• [Directions]:
Report how many lines in the data include the string "Deliverable", and add nothing else.

• [Exercise inputs]:
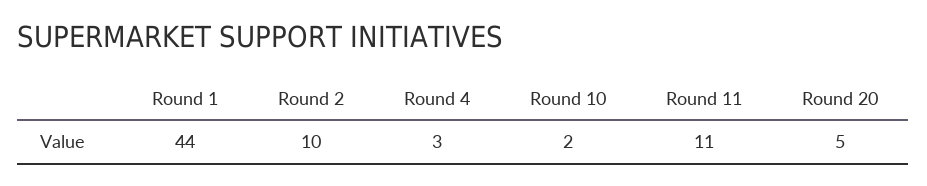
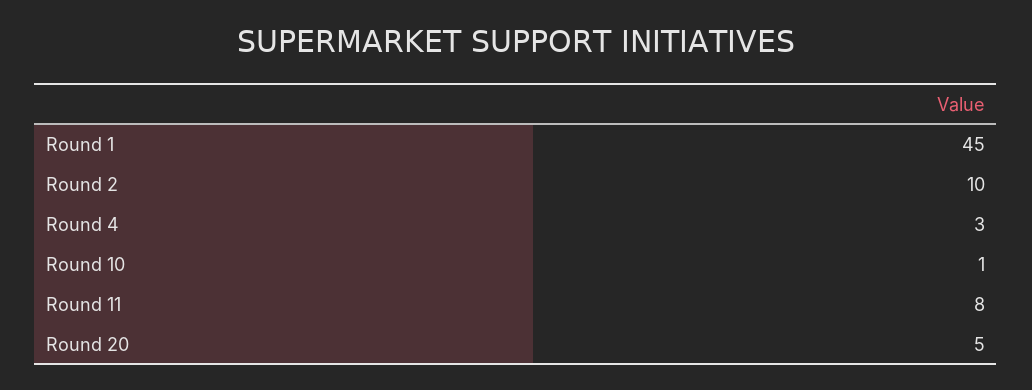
Round 1: 44 -> 45
Round 10: 2 -> 1
Round 11: 11 -> 8

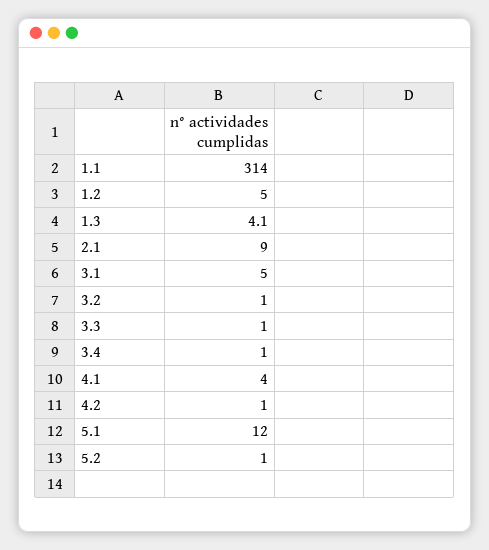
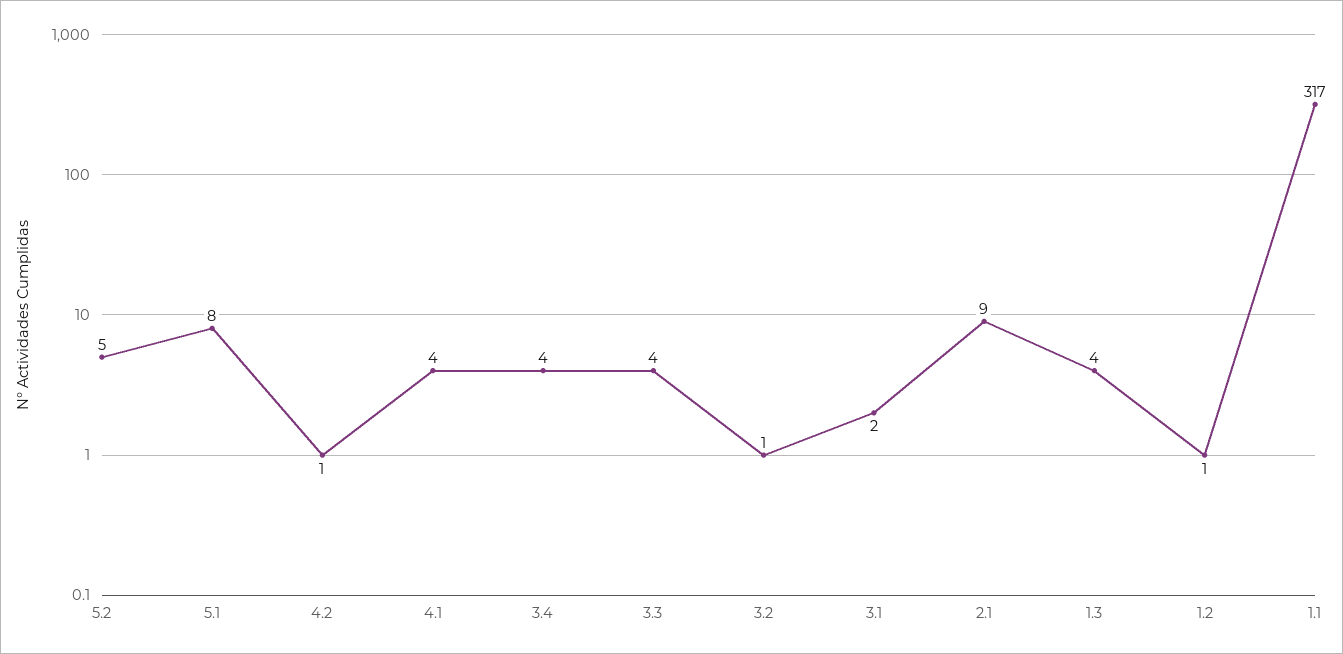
1.1: 314 -> 317
1.2: 5 -> 1
3.1: 5 -> 2
3.3: 1 -> 4
3.4: 1 -> 4
5.1: 12 -> 8
5.2: 1 -> 5

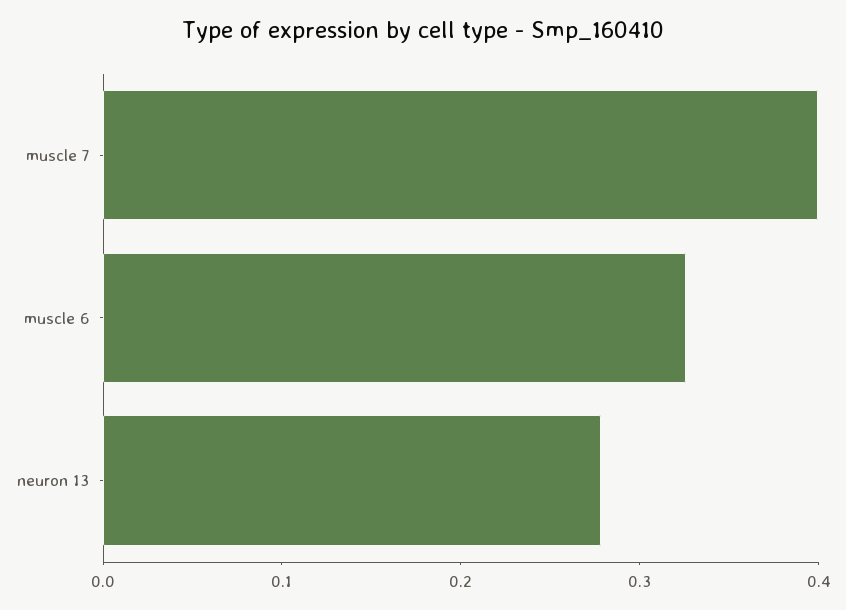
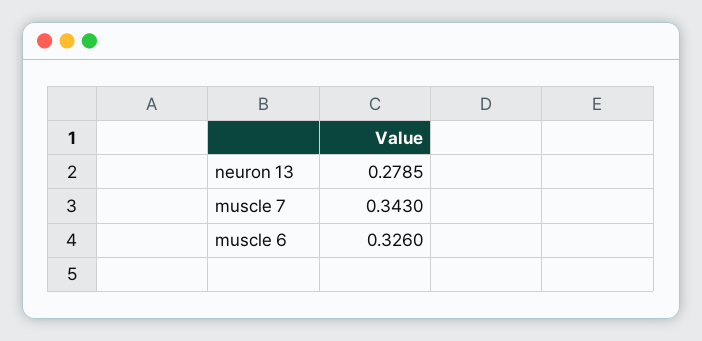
muscle 7: 0.4 -> 0.343

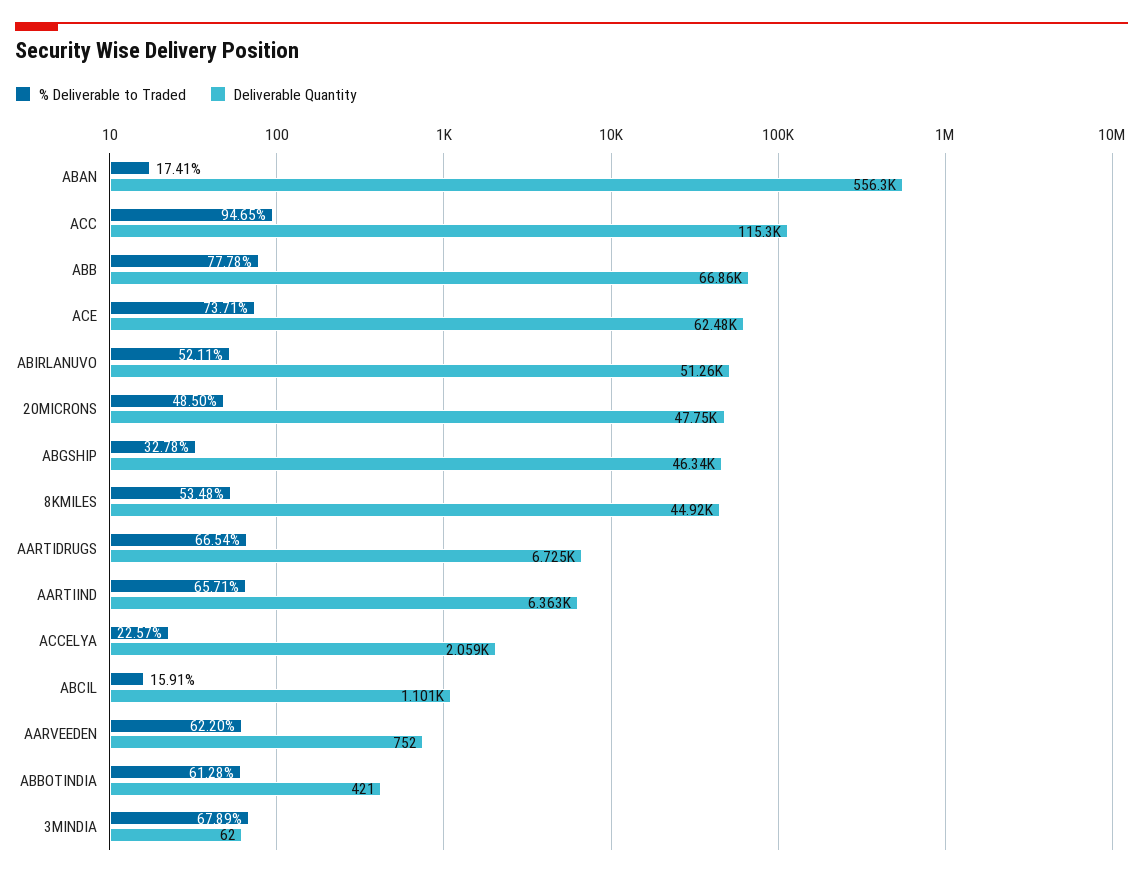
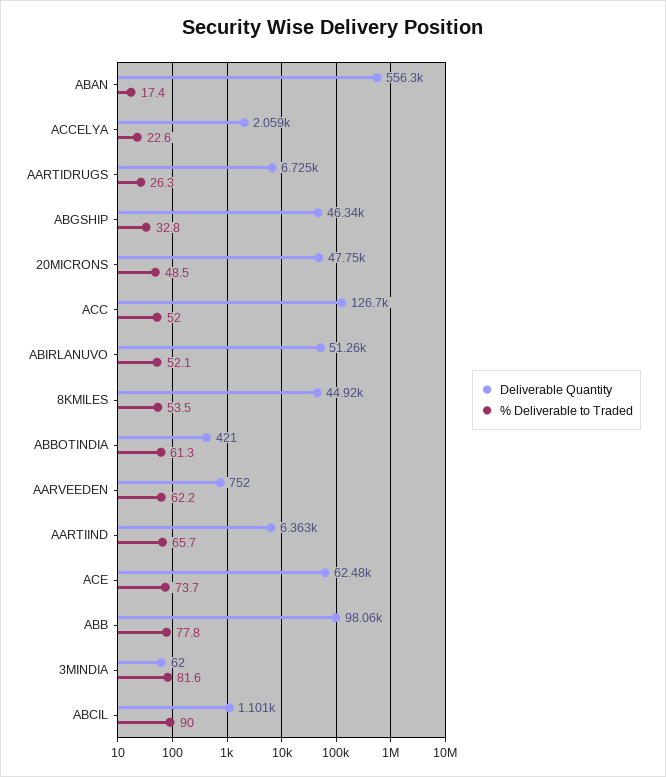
% Deliverable to Traded, ACC: 94.65 -> 52
Deliverable Quantity, ACC: 115300 -> 126700
Deliverable Quantity, ABB: 66860 -> 98060
% Deliverable to Traded, AARTIDRUGS: 66.54 -> 26.3
% Deliverable to Traded, ABCIL: 15.91 -> 90
% Deliverable to Traded, 3MINDIA: 67.89 -> 81.6

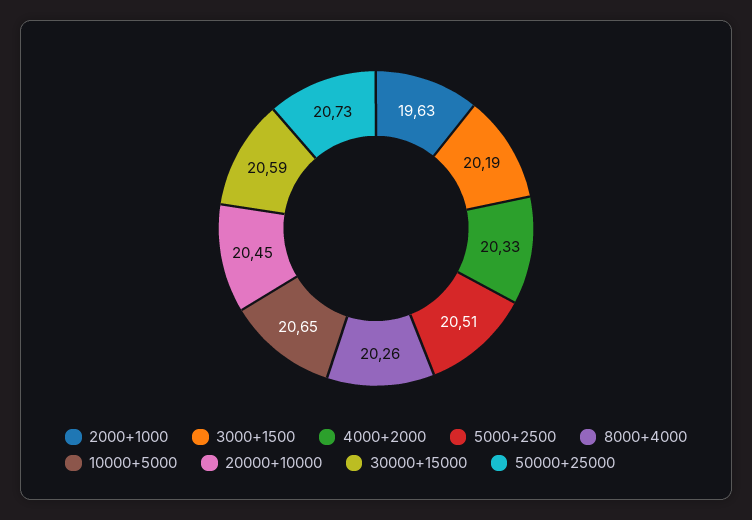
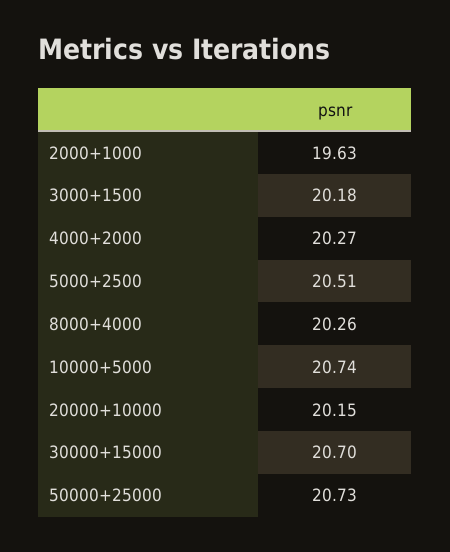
3000+1500: 20.19 -> 20.18
4000+2000: 20.33 -> 20.27
10000+5000: 20.65 -> 20.74
20000+10000: 20.45 -> 20.15
30000+15000: 20.59 -> 20.7

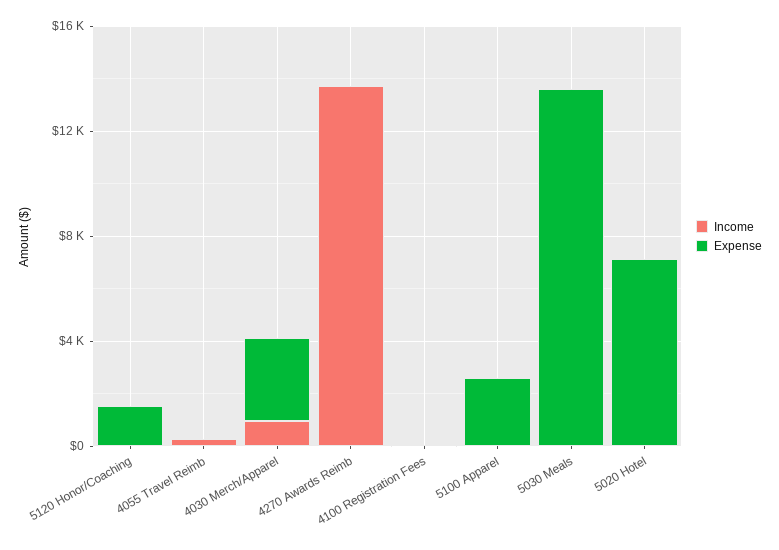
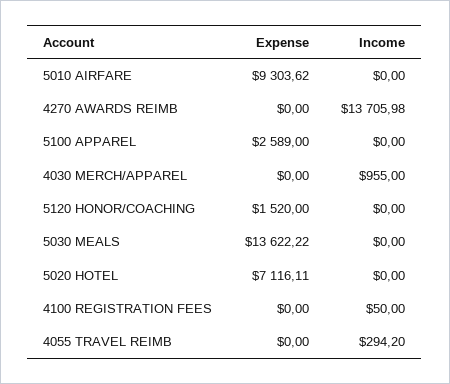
Expense, 4030 Merch/Apparel: 3000 -> 0
Expense, 5010 AIRFARE: none -> 9303.62
Income, 5010 AIRFARE: none -> 0

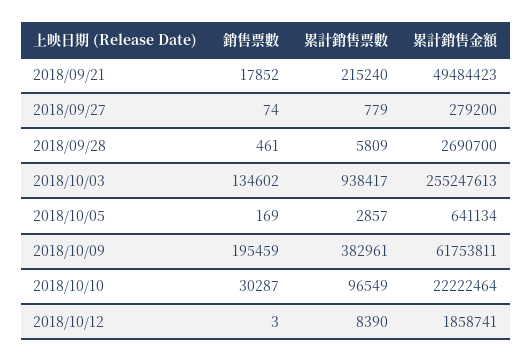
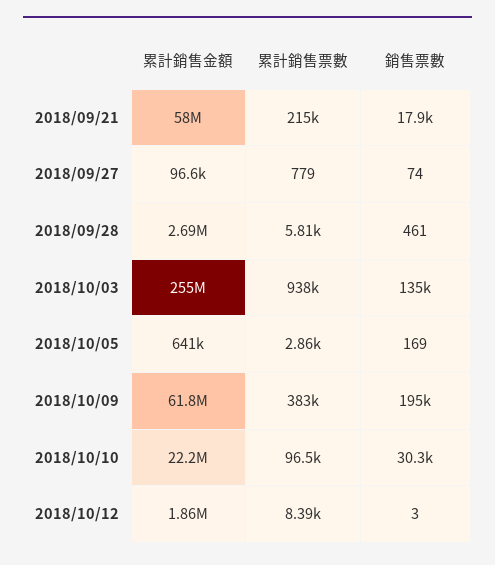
累計銷售金額, 2018/09/21: 49484423 -> 58000000
累計銷售金額, 2018/09/27: 279200 -> 96600

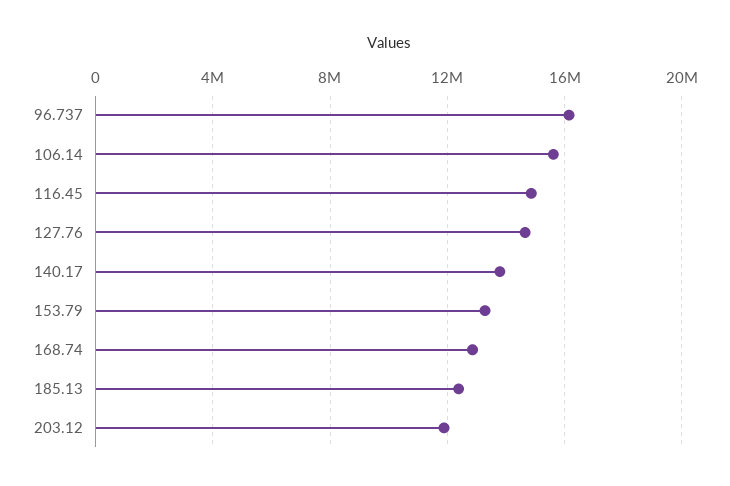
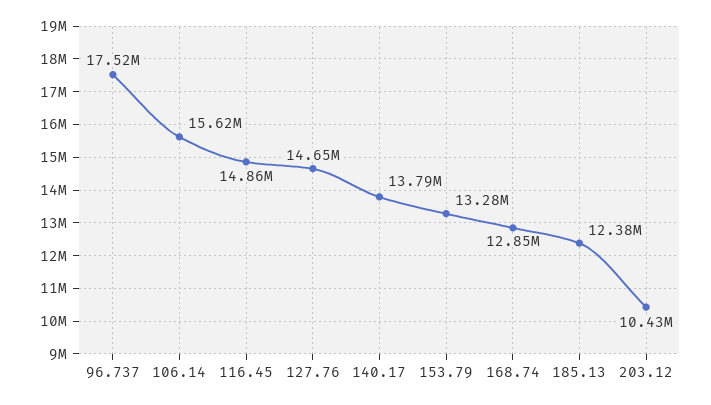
96.737: 16000000 -> 17520000
203.12: 12000000 -> 10430000

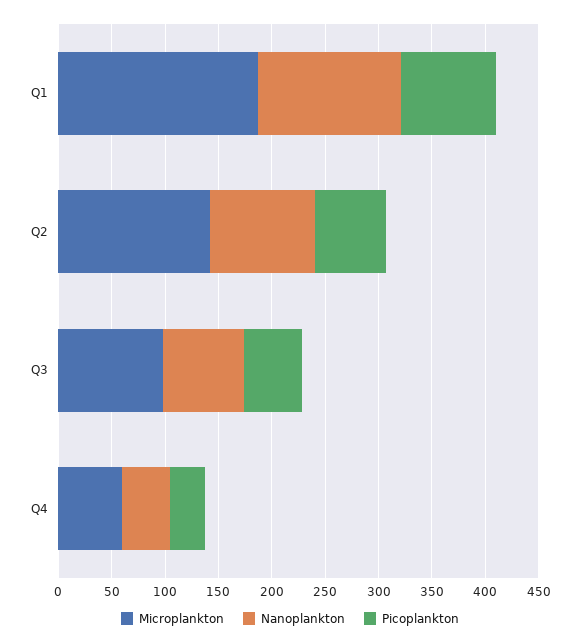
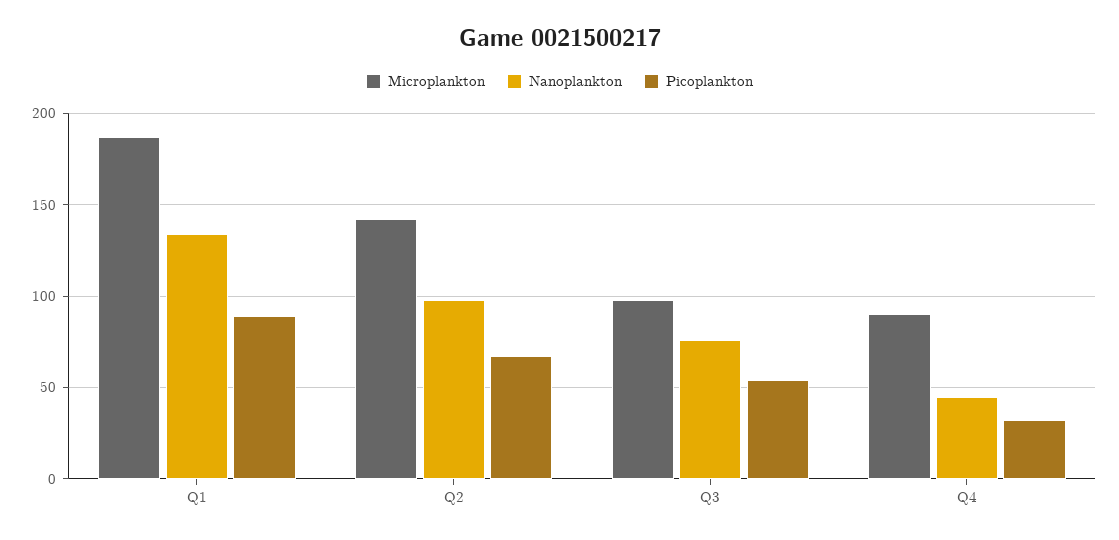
Microplankton, Q4: 60 -> 90

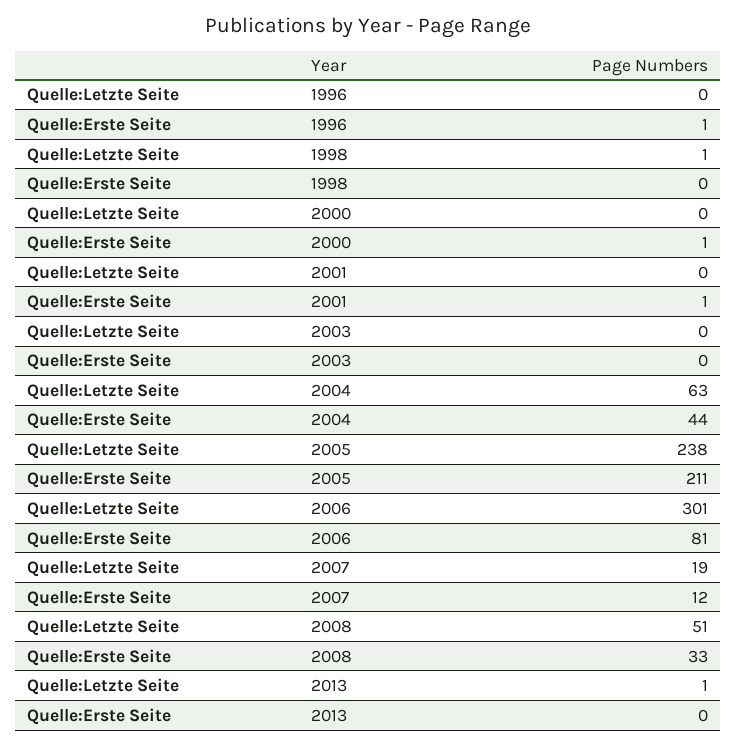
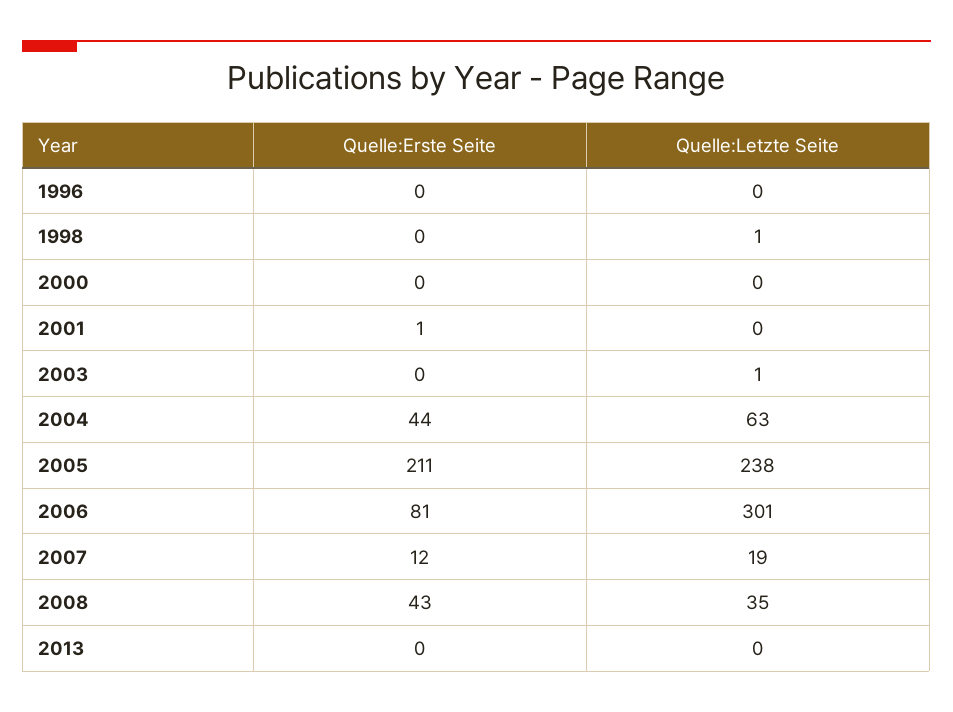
Quelle:Erste Seite, 1996: 1 -> 0
Quelle:Erste Seite, 2000: 1 -> 0
Quelle:Letzte Seite, 2003: 0 -> 1
Quelle:Letzte Seite, 2008: 51 -> 35
Quelle:Erste Seite, 2008: 33 -> 43
Quelle:Letzte Seite, 2013: 1 -> 0

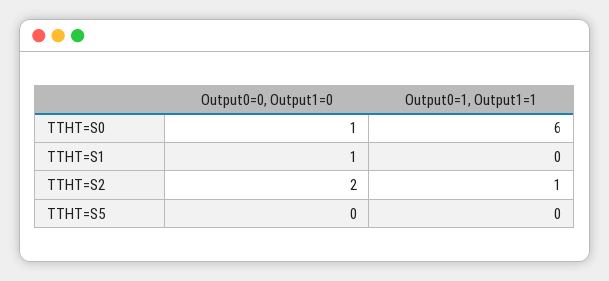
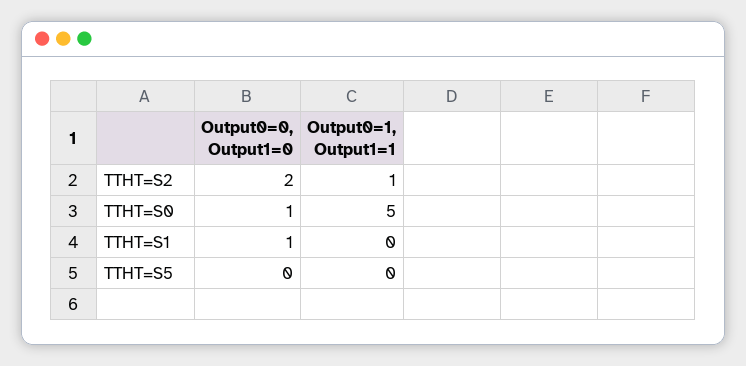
Output0=1, Output1=1, TTHT=S0: 6 -> 5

• [Output for this task]:
6